>> start Material provided

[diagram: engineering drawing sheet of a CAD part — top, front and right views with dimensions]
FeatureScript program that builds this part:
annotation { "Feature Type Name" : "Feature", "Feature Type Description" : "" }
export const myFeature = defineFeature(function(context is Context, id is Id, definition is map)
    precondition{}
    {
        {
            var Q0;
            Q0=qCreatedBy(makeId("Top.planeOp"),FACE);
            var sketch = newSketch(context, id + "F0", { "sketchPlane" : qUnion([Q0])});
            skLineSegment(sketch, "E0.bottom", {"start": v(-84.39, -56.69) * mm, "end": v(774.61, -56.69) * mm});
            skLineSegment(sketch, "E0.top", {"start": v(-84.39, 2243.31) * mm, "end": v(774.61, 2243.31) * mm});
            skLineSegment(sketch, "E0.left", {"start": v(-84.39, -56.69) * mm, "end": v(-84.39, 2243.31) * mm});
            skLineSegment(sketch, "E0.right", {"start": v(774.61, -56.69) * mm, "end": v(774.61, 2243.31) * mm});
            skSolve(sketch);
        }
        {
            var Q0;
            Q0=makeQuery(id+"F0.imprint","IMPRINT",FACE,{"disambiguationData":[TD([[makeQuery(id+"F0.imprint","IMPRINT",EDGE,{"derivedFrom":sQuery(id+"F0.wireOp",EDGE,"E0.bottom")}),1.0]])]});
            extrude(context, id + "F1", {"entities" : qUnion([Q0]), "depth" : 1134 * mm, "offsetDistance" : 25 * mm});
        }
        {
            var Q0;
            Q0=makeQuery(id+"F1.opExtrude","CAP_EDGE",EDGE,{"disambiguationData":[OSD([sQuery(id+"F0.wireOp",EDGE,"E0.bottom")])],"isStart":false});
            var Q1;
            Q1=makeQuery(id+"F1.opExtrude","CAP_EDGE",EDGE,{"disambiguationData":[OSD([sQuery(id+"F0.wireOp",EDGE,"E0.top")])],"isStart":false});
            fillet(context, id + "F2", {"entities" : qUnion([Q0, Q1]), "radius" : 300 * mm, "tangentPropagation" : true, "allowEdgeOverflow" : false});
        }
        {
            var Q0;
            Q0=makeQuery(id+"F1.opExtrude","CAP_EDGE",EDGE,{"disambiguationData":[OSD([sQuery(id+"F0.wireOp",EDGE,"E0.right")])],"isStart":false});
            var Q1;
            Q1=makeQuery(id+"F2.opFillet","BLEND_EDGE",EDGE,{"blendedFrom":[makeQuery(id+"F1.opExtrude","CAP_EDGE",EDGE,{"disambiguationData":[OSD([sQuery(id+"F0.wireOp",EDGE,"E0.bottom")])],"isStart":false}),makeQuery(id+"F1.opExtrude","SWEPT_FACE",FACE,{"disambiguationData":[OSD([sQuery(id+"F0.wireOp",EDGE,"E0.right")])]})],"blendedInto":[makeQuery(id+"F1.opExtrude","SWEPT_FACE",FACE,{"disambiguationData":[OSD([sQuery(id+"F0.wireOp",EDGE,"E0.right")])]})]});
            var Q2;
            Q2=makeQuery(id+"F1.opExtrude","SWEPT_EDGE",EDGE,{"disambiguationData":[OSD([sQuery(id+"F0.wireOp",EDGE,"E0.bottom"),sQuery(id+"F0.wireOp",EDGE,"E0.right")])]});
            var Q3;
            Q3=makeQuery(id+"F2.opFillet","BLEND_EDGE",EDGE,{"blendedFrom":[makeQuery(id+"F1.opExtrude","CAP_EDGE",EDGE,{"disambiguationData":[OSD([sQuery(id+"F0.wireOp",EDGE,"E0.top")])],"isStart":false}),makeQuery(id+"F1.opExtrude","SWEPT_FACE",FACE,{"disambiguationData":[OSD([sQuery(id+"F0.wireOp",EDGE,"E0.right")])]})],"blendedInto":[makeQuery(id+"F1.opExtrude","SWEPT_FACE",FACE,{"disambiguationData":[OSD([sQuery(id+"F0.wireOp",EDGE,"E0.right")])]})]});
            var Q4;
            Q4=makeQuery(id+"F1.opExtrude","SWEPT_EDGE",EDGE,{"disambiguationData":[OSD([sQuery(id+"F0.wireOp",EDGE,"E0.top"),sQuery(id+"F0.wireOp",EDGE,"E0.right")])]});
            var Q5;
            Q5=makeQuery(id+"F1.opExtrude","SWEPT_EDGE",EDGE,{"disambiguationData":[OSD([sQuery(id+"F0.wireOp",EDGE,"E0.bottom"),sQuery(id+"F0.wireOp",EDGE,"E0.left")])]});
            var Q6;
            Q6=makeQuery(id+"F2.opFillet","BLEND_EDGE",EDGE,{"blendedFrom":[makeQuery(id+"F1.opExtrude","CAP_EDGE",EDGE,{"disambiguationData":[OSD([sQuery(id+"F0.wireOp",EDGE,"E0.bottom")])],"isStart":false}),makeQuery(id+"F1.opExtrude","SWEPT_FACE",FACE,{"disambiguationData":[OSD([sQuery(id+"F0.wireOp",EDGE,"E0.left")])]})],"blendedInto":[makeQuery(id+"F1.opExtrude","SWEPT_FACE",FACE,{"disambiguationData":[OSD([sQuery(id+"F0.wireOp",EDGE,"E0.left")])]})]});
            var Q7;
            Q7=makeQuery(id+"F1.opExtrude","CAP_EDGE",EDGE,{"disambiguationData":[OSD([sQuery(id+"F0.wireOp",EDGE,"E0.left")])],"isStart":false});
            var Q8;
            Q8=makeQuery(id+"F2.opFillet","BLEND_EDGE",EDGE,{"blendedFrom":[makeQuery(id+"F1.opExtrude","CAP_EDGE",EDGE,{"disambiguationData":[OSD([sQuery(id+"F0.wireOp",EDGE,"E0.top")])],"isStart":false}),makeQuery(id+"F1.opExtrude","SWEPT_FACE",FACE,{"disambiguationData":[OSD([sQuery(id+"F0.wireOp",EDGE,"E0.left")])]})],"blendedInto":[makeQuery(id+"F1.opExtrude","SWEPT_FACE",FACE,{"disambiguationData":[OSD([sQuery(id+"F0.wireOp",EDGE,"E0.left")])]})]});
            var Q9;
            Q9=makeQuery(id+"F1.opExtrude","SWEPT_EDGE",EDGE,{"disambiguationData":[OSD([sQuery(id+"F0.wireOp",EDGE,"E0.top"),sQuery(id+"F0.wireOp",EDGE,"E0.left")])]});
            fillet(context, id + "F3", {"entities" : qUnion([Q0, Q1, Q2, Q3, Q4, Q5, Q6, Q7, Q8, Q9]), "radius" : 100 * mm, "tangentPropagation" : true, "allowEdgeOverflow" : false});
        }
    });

>> end Material provided

Exercise description:
List every line of the data above that contains the string "part".

Result:
[diagram: engineering drawing sheet of a CAD part — top, front and right views with dimensions]
FeatureScript program that builds this part:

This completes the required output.